** Information follows **

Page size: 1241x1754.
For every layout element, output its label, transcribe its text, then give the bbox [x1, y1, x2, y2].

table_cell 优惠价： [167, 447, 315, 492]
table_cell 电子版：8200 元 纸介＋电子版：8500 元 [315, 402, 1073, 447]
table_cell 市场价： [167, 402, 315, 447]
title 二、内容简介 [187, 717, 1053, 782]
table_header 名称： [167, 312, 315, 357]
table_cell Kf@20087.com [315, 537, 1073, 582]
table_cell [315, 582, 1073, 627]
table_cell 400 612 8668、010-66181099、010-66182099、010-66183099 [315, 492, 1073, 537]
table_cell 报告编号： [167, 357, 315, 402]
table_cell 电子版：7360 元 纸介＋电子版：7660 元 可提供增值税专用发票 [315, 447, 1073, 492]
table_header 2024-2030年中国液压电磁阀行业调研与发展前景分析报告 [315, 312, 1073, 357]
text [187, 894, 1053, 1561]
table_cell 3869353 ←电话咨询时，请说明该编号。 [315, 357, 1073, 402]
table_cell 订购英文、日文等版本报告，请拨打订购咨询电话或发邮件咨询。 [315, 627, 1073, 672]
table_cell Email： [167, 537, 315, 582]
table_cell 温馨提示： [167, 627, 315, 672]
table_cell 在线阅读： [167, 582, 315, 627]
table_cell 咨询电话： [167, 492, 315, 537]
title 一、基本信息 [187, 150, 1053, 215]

** End of Information **

What to work on -
Retype the records above in full. Every word should match.

Exercise answer -
Page size: 1241x1754.
For every layout element, output its label, transcribe its text, then give the bbox [x1, y1, x2, y2].

table_cell 优惠价： [167, 447, 315, 492]
table_cell 电子版：8200 元 纸介＋电子版：8500 元 [315, 402, 1073, 447]
table_cell 市场价： [167, 402, 315, 447]
title 二、内容简介 [187, 717, 1053, 782]
table_header 名称： [167, 312, 315, 357]
table_cell Kf@20087.com [315, 537, 1073, 582]
table_cell [315, 582, 1073, 627]
table_cell 400 612 8668、010-66181099、010-66182099、010-66183099 [315, 492, 1073, 537]
table_cell 报告编号： [167, 357, 315, 402]
table_cell 电子版：7360 元 纸介＋电子版：7660 元 可提供增值税专用发票 [315, 447, 1073, 492]
table_header 2024-2030年中国液压电磁阀行业调研与发展前景分析报告 [315, 312, 1073, 357]
text [187, 894, 1053, 1561]
table_cell 3869353 ←电话咨询时，请说明该编号。 [315, 357, 1073, 402]
table_cell 订购英文、日文等版本报告，请拨打订购咨询电话或发邮件咨询。 [315, 627, 1073, 672]
table_cell Email： [167, 537, 315, 582]
table_cell 温馨提示： [167, 627, 315, 672]
table_cell 在线阅读： [167, 582, 315, 627]
table_cell 咨询电话： [167, 492, 315, 537]
title 一、基本信息 [187, 150, 1053, 215]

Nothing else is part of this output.